You’ve already done what was wrong. Now do what is right.
Chumbaniya
A good demonstration of the moronically simplistic 'cheaters deserve anything they get' approach to relationships. Why is it I see cheating, no matter in what form - from a prolonged sexual relationship behind someone's back to a drunken snog - treated like a capital crime which renders a person totally undeserving of any happiness?

Agreed entirely.

OP: leave them to it. He clearly doesn't care about her, and she is as blinded as you if she doesn't want to know if he's cheated on her (and she clearly only said that because she suspects something - not necessarily that he's cheated with you, or that he's cheated at all, but she seems to know she can't trust him). Forget all this rubbish about "you cheated, so you can rot in hell" - he instigated it and, if anything, I'd say it was more his responsibility than yours to make sure he wasn't cheating on his girlfriend (although I'm sure people will disagree with me there). If he couldn't be arsed to stop himself, then what you did still isn't nice, but in terms of what he has done to that relationship, you're nothing but a cog in the works, and compared to him, you're a saint.

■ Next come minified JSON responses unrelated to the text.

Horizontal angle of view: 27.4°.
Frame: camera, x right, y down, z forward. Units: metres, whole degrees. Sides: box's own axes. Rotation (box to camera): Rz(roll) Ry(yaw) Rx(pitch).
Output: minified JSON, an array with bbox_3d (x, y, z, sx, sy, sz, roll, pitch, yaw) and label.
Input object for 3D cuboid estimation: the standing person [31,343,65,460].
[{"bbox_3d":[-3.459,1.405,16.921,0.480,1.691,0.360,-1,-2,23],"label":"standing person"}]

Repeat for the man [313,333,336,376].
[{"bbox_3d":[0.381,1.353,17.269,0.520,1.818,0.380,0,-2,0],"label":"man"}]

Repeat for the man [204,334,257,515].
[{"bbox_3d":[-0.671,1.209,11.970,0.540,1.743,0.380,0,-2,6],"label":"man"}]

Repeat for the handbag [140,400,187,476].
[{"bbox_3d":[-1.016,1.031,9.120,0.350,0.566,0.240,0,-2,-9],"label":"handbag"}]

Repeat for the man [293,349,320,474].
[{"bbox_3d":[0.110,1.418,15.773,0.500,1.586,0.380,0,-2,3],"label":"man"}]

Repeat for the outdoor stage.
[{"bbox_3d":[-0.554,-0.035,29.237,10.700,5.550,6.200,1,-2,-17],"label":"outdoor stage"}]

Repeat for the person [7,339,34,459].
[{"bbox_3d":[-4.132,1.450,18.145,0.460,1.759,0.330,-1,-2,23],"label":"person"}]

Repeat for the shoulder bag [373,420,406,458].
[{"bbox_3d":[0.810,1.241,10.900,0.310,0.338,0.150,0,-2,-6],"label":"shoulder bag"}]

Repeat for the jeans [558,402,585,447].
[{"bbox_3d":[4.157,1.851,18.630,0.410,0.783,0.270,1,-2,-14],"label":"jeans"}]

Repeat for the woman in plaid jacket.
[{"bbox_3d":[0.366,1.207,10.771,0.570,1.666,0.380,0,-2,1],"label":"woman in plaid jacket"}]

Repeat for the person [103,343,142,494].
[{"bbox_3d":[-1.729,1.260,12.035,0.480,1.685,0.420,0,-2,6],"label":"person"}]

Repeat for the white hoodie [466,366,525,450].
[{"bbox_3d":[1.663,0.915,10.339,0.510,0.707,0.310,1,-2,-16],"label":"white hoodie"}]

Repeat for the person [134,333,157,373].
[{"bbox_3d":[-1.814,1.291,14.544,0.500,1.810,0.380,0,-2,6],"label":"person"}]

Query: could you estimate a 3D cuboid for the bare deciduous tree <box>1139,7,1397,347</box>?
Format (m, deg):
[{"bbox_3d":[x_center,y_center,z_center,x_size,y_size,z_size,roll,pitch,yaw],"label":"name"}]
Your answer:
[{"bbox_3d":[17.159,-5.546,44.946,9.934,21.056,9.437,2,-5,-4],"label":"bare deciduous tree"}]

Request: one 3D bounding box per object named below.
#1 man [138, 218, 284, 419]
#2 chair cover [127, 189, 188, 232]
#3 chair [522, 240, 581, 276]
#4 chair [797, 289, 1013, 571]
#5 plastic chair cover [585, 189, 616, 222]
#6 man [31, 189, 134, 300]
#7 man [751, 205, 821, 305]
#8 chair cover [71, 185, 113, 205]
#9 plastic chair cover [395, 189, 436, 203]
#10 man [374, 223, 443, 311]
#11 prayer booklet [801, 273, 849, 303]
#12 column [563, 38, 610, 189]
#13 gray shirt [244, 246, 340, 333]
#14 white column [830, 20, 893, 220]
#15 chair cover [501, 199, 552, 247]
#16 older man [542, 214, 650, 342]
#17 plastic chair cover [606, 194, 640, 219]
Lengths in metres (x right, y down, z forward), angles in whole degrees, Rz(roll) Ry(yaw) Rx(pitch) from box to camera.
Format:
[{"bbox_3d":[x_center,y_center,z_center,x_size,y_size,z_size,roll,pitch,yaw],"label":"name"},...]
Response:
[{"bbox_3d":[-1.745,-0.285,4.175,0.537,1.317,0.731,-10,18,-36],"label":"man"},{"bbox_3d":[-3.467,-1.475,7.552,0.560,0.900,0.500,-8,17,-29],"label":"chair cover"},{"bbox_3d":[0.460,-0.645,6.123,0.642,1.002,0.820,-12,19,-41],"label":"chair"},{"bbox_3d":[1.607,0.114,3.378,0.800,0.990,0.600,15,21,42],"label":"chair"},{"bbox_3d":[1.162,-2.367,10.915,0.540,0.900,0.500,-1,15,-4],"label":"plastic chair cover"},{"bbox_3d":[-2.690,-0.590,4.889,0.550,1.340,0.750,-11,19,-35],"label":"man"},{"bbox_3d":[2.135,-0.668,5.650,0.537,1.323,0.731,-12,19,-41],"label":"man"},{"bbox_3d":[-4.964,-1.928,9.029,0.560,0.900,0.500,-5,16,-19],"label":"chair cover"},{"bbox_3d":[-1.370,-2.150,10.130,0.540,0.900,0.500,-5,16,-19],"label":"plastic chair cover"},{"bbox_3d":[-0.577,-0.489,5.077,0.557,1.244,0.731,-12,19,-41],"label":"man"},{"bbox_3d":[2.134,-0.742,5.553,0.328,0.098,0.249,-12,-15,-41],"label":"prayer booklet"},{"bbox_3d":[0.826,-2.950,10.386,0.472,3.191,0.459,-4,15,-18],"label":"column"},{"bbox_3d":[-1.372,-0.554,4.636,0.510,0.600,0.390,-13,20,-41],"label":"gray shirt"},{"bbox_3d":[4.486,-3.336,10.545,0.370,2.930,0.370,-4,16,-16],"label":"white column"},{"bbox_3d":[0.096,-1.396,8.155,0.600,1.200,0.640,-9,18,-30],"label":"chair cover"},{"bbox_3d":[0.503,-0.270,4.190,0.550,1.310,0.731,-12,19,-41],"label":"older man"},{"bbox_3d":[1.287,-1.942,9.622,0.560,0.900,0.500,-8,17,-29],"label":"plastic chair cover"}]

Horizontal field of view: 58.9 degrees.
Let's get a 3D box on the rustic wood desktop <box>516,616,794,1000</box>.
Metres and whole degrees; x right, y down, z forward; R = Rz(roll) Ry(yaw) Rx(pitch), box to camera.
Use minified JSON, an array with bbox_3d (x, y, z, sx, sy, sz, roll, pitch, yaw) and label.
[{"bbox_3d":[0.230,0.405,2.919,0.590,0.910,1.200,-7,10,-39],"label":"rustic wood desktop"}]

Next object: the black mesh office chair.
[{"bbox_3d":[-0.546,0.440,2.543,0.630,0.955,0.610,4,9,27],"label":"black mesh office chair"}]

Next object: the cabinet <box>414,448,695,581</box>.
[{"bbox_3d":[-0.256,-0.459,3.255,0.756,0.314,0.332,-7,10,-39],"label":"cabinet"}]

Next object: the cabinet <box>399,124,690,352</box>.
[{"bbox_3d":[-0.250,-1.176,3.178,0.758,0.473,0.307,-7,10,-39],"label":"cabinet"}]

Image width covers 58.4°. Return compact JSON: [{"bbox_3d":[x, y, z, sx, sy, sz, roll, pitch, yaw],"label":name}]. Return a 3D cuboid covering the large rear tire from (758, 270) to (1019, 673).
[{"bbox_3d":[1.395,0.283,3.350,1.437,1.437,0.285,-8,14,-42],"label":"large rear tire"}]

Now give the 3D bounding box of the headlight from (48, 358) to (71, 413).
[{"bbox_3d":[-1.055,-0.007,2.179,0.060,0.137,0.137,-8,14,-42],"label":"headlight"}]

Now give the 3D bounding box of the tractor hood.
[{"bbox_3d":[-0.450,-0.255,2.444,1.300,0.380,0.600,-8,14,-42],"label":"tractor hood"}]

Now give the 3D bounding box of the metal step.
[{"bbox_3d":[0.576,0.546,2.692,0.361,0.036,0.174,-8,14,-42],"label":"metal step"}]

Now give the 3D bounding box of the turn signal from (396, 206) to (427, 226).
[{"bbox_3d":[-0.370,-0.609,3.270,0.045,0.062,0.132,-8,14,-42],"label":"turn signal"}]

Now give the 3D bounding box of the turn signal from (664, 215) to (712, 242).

And I must say, her "he can do anything I don't know about" attitude to this relationship probably sparked that off too. She's clearly innocent but voluntarily ignorant, he's clearly a manipulative prick, and you were just used (by both) to keep the relationship together. Leave them to it. Whether they deserve happiness or not, they don't want it. The guy is clearly not happy with his girlfriend, and I'll bet you anything that poor woman is about as happy as you are right now, whether she knows he's cheated or not.
Rusty33
And, for the rest of us who, despite the stigma carried with certain types of people, stay true regardless of the situation? You explain to me how people who have the strength to exercise the mental and emotional strength against the temptation deserve the same level of credibility and clout as those who don't?

Not instantly. It's not a sort of "oh, you cheated, strike one... but I still love you till you do it twice more". But people do change. People are human and make mistakes (as you say later on). Sometimes it takes one night with another man/woman to realise that the person you're with is better than all the rest for you, I would imagine.

Rusty33
Oh, I'm sorry. When you blindside someone with an action like that, you should just get a free pass. I mean, after all, you're human, you make mistakes, right? Right. And, every mistake comes with a consequence, and hers is the guilt that should eat at her for doing what she did to a friend.

What she did? What about what he did to his girlfriend, or what his girlfriend did to the relationship by allowing him to cheat on her as long as she didn't know about it? Don't be ridiculous.